Quoted passage:

I think I'm losing a bit, but my weight fluxuates a lot so I may not be. I'll know at the end of next week when I see if my average is lower than it was this week.

06-09-2007, 06:10 PM
Are you happy doing it this way? what I mean is are you satisified, because thats one of the most important things in wl/dieting.

GOOD LUCK !!!! I really hope this works for you, I know how hard you have struggled (well all of us) but you know what I mean. Its encouraging when I hear of people finding thier "click."


06-10-2007, 02:47 PM
I'm hoping I have found what I need. I'm not yet convinced of it. I like the ideas of "easing" back into low carb. But I am worried about my ability to do that well enough. Time will tell if it is what I've been looking for or not. It feels like it now, but the proof will be how I manage to act and the weight I manage to shed.

Work request: Could you quote the dieting forum thread word for word, starting with "06-10-2007, 02:47 PM" and going on through "manage to shed."?

Record excerpts:
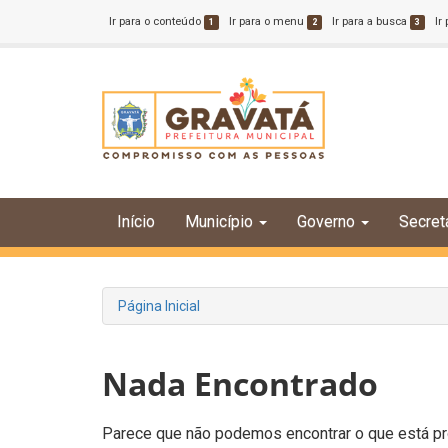
Ir para o conteúdo
Ir para o menu
Ir para a busca
Ir
1
2
3
Início
Município
Governo
Secret
Página Inicial
Nada Encontrado
Parece que não podemos encontrar o que está pro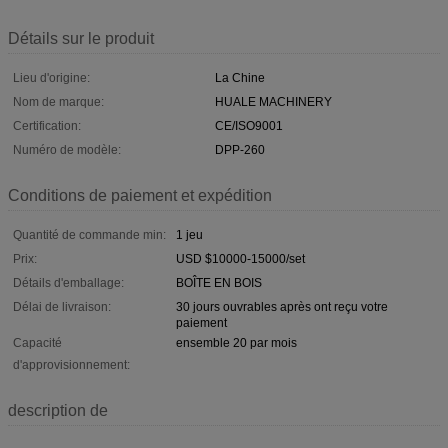
Détails sur le produit
Lieu d'origine:
La Chine
Nom de marque:
HUALE MACHINERY
Certification:
CE/ISO9001
Numéro de modèle:
DPP-260
Conditions de paiement et expédition
Quantité de commande min:
1 jeu
Prix:
USD $10000-15000/set
Détails d'emballage:
BOÎTE EN BOIS
Délai de livraison:
30 jours ouvrables après ont reçu votre
paiement
Capacité
ensemble 20 par mois
d'approvisionnement:
description de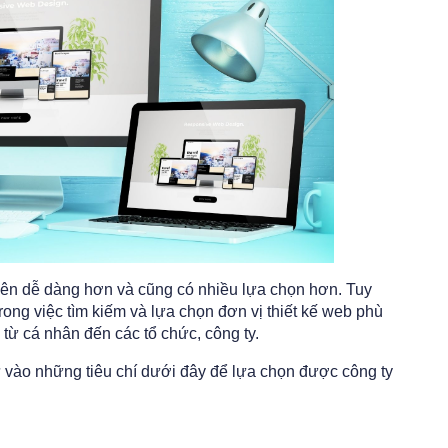
 nên dễ dàng hơn và cũng có nhiều lựa chọn hơn. Tuy
rong việc tìm kiếm và lựa chọn đơn vị thiết kế web phù
 từ cá nhân đến các tổ chức, công ty.
 vào những tiêu chí dưới đây để lựa chọn được công ty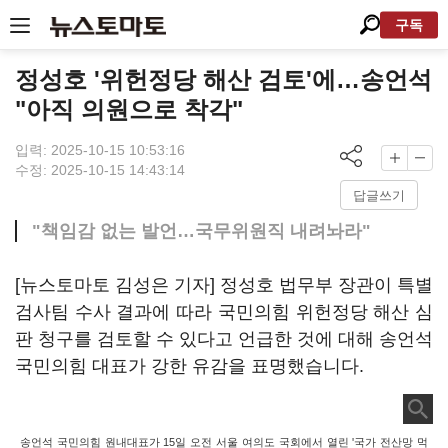
구독
정성호 '위헌정당 해산 검토'에…송언석
"아직 의원으로 착각"
입력: 2025-10-15 10:53:16
수정: 2025-10-15 14:43:14
답글쓰기
"책임감 없는 발언…국무위원직 내려놔라"
[뉴스토마토 김성은 기자] 정성호 법무부 장관이 특별
검사팀 수사 결과에 따라 국민의힘 위헌정당 해산 심
판 청구를 검토할 수 있다고 언급한 것에 대해 송언석
국민의힘 대표가 강한 유감을 표명했습니다.
송언석 국민의힘 원내대표가 15일 오전 서울 여의도 국회에서 열린 '국가 전산망 먹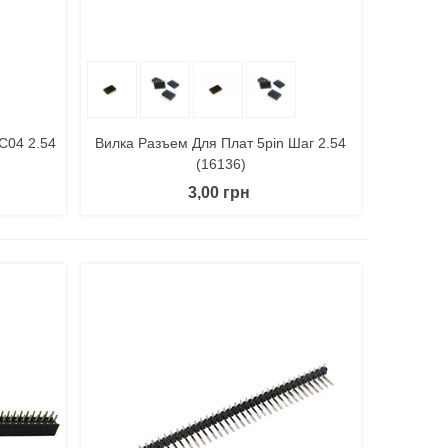
литься
В Корзину
Поделиться
C04 2.54
Вилка Разъем Для Плат 5pin Шаг 2.54
(16136)
3,00 грн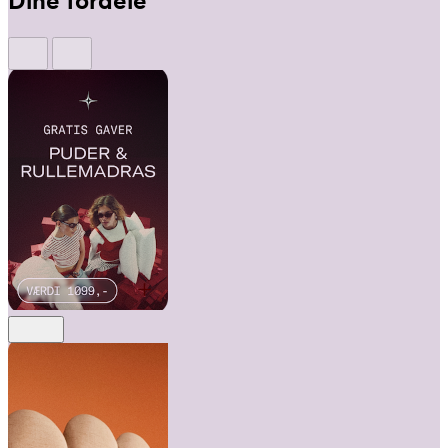
Dine fordele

Response below:
06-10-2007, 02:47 PM
I'm hoping I have found what I need. I'm not yet convinced of it. I like the ideas of "easing" back into low carb. But I am worried about my ability to do that well enough. Time will tell if it is what I've been looking for or not. It feels like it now, but the proof will be how I manage to act and the weight I manage to shed.